Yeo Joon pura-pura tak mendengar.

"Ayolah, jangan pura-pura tuli. Kau menyukainya kan?"

"Tidak. Aku menyukaimu."

Jae Won mencibir, jijik. Yeo Joon terkekeh, geli.

Usai makan siang, mereka ke apartemen Chun Ae dengan mobil Yeo Joon. Hanya dua perempuan saja yang turun, dua laki-laki melanjutkan perjalanan sendiri.

"Hyeong," panggil Jae Won.

"Hemm."

"Kau tidak benar-benar menyukaiku, kan?"

"Tentu saja tidak, Bodoh! Aku tak mau dilaknat seperti kaum Nabi Luth."

"Alhamdulillah. Aku lega. Kukira selama ini kau tak pernah punya pacar karena---"

"Benar kau besok tak pulang?" Yeo Joon memotong kalimat anak buahnya.

"Ya, tentu saja. Kau tahu sendiri kenapanya."

"Titip Ara ya. Jika dia memerlukan bantuan, tolong kau bantu dia. Jika kalian pergi berdua, hormati dia dan haknya sebagai seorang perempuan."

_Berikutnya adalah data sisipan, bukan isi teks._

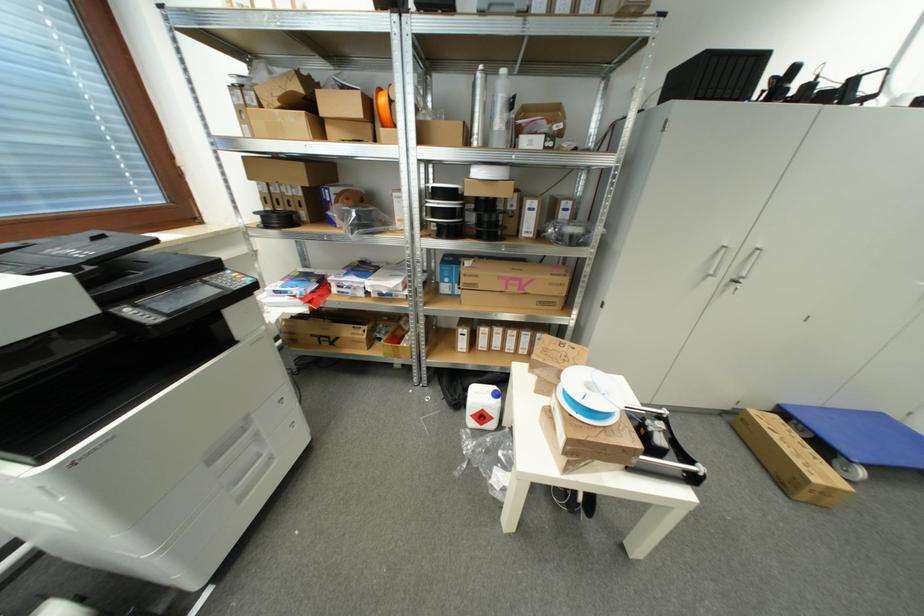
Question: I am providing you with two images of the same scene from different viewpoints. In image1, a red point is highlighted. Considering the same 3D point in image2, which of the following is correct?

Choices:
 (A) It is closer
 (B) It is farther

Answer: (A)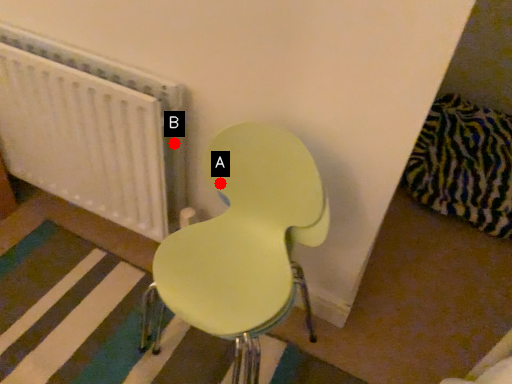
Question: Two points are circled on the image, labeled by A and B beside each circle. Which point is closer to the camera?

Choices:
 (A) A is closer
 (B) B is closer

Answer: (A)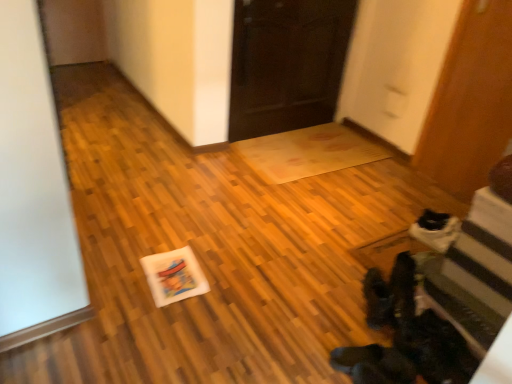
The width and height of the screenshot is (512, 384). In order to click on free space behind black suede boots at lower right in this screenshot , I will do `click(356, 262)`.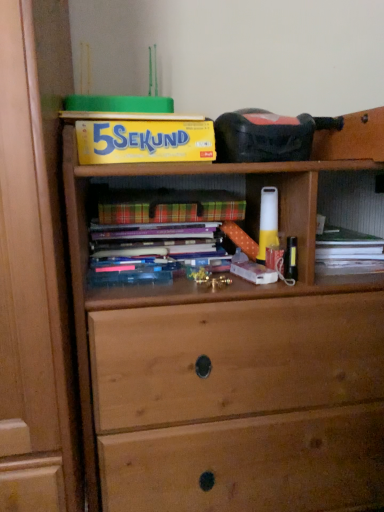
I want to click on free space above plaid paper at center, arranged as the second paperback book when viewed from the top (from a real-world perspective), so click(x=165, y=194).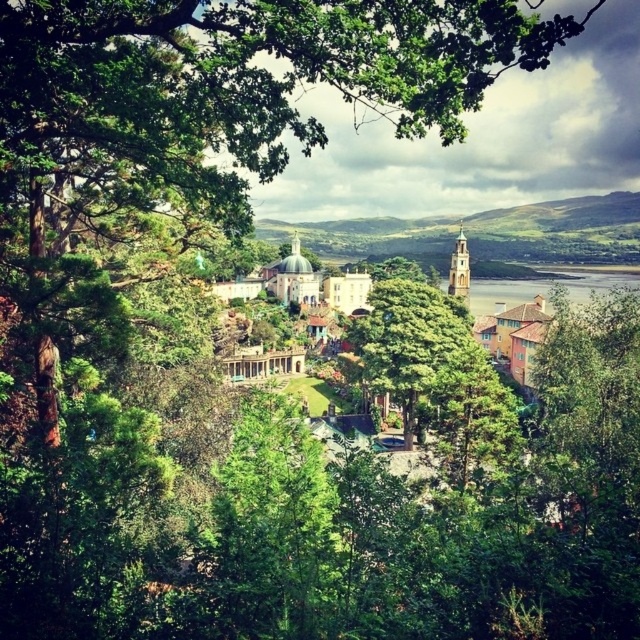
Question: Which of the following is the closest to the observer?

Choices:
 (A) green leafy tree at center
 (B) clear water at lower right

Answer: (A)

Question: Where is green leafy tree at center located in relation to clear water at lower right in the image?

Choices:
 (A) above
 (B) below

Answer: (B)

Question: Is green leafy tree at center wider than clear water at lower right?

Choices:
 (A) yes
 (B) no

Answer: (B)

Question: From the image, what is the correct spatial relationship of green leafy tree at center in relation to clear water at lower right?

Choices:
 (A) above
 (B) below

Answer: (B)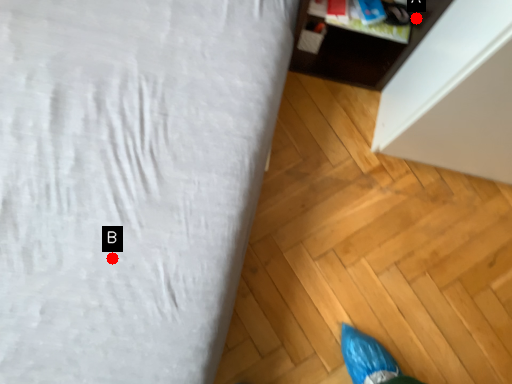
Question: Two points are circled on the image, labeled by A and B beside each circle. Which point is closer to the camera taking this photo?

Choices:
 (A) A is closer
 (B) B is closer

Answer: (B)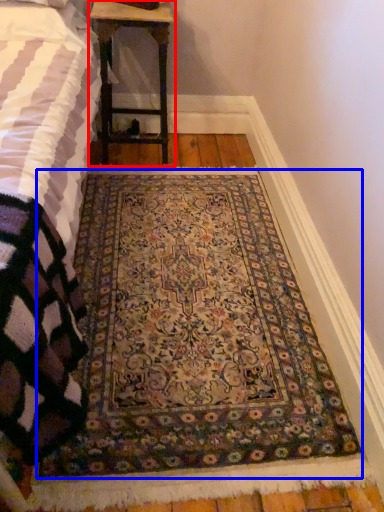
Question: Which of the following is the farthest to the observer, table (highlighted by a red box) or mat (highlighted by a blue box)?

Choices:
 (A) table
 (B) mat

Answer: (A)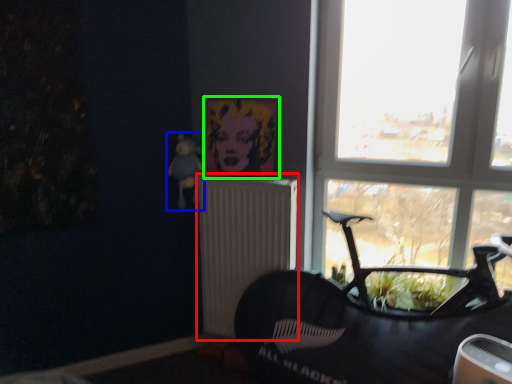
Question: Estimate the real-world distances between objects in this image. Which object is closer to radiator (highlighted by a red box), toy (highlighted by a blue box) or picture frame (highlighted by a green box)?

Choices:
 (A) toy
 (B) picture frame

Answer: (B)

"Kau menyukainya, Hyeong?"

Hening. Tak ada tanggapan.

"Kalau aku menyukainya, bagaimana?"

"Itu hakmu."

"Kau?"

"Itu urusanku."

"Baiklah."

Mobil terus melaju membelah keramaian. Hanya di luar saja. Di dalam mobil, keramaian itu tak ada. Dua pria bermarga Sung larut dalam pikiran masing-masing. Mungkin tentang seorang Sung yang tadi bersama mereka, mungkin juga tentang lainnya.